The advantages of pre-tax deductions

Pre-tax deductions offer a win-win situation for both employees and employers.

For employees:

  • Increased take-home pay: By reducing their taxable income, employees pay less Income Tax and National Insurance, which can increase their net pay.

  • Affordable benefits: It makes valuable benefits such as pension plans and health insurance more affordable.

  • Enhanced savings: Pre-tax pension contributions mean more money goes into their retirement pot.

For employers:

  • Reduced costs: Employers also save money through lower employer National Insurance Contributions.

  • Improved employee benefits package: Offering a range of pre-tax benefits can make your company more attractive to potential hires, and help retain existing staff.

  • A happier, healthier team: Benefits such as health plans and cycle-to-work schemes can contribute to a healthier and more productive workforce.

calculating pre-tax deductions

Setting up and managing pre-tax deductions

So, how can you set up pre-tax deductions for your employees?

  1. Select the benefits: Decide which pre-tax benefits you want to offer your team.

  2. Amend employment contracts: You will need to amend your employees’ contracts to reflect the salary sacrifice arrangement. It is essential that this is done correctly to ensure compliance.

  3. Communicate with your employees: Clearly explain the benefits and how the deductions will work.

Managing payroll deductions, especially with a growing team, can be complex. This is where payroll software comes in. A solution like PayFit can automate calculations for both pre-tax and post-tax deductions, ensuring accuracy and full compliance. This helps to avoid errors and saves your HR and finance teams valuable time and money. Automated calculations mean you don’t have to worry about correctly figuring out how to calculate National Insurance or dealing with the complexities of tax and NI on your own.
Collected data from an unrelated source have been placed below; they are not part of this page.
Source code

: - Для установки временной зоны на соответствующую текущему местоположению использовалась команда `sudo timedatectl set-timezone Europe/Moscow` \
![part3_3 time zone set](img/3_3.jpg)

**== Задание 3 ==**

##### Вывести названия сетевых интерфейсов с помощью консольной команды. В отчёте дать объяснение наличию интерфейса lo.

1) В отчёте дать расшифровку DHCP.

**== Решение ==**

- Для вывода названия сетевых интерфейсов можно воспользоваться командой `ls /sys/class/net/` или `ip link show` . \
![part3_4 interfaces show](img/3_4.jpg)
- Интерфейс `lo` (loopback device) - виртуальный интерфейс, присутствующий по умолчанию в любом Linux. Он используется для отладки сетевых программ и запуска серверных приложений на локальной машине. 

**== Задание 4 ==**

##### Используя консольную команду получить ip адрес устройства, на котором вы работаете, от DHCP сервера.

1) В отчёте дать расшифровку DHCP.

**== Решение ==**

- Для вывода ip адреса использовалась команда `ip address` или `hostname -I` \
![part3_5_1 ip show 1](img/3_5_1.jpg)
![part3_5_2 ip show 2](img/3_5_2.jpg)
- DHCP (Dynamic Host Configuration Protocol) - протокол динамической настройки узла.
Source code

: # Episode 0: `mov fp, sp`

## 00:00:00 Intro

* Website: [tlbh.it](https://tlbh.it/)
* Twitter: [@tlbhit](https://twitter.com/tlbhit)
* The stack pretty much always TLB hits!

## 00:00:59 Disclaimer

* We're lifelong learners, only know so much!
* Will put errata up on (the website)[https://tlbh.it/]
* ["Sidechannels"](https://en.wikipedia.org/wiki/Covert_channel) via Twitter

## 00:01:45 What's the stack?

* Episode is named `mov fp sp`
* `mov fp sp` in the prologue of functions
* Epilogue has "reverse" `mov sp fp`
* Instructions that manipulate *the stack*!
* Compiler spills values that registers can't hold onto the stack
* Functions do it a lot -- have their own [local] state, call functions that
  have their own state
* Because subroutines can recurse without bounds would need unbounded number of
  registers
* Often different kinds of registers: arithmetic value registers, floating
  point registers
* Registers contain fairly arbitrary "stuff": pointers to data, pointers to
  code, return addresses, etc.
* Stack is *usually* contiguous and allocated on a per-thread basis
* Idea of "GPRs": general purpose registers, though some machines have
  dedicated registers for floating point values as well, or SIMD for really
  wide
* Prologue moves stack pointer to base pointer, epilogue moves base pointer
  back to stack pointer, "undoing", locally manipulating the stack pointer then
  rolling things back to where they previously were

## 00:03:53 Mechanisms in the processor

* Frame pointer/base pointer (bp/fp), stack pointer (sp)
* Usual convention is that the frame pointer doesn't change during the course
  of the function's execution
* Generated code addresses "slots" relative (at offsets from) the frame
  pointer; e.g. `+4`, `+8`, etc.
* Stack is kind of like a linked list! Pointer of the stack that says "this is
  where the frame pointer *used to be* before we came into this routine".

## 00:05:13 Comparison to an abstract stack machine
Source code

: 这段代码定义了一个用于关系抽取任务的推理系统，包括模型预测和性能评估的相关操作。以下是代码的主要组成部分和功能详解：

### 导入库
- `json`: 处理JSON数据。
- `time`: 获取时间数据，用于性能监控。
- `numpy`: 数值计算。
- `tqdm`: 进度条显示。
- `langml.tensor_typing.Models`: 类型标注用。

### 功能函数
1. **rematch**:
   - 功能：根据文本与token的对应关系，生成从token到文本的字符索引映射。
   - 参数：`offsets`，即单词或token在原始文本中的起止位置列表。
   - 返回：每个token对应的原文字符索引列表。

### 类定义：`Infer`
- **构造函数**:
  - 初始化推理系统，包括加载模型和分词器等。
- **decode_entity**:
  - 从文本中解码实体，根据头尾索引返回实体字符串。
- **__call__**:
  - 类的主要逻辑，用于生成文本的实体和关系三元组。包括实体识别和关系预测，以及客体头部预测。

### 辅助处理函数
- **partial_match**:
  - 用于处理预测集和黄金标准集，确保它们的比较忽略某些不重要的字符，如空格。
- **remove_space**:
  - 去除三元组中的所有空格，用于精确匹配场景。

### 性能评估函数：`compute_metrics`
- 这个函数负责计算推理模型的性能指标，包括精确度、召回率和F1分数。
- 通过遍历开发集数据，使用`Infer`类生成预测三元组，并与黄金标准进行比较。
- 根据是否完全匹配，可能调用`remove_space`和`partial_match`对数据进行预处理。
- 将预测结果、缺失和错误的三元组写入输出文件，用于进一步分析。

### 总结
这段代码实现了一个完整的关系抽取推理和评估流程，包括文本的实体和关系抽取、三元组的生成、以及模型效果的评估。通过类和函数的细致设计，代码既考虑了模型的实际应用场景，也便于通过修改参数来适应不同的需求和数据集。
Legal requirements and tax implications

It is vital to ensure that any pre-tax deduction scheme you implement is fully compliant with HM Revenue and Customs (HMRC) rules. Salary sacrifice arrangements must not reduce an employee’s pay below the National Minimum Wage. You should also be aware of the tax implications of the benefits you offer. While many benefits are tax-free, some, such as company cars, are considered a ‘benefit-in-kind’ and have their own tax rules.

By understanding what pre-tax deductions are and how to implement them effectively, you can provide valuable benefits to your employees and make significant savings for your business. It is a smart way to enhance your compensation package and support your team’s financial and personal well-being.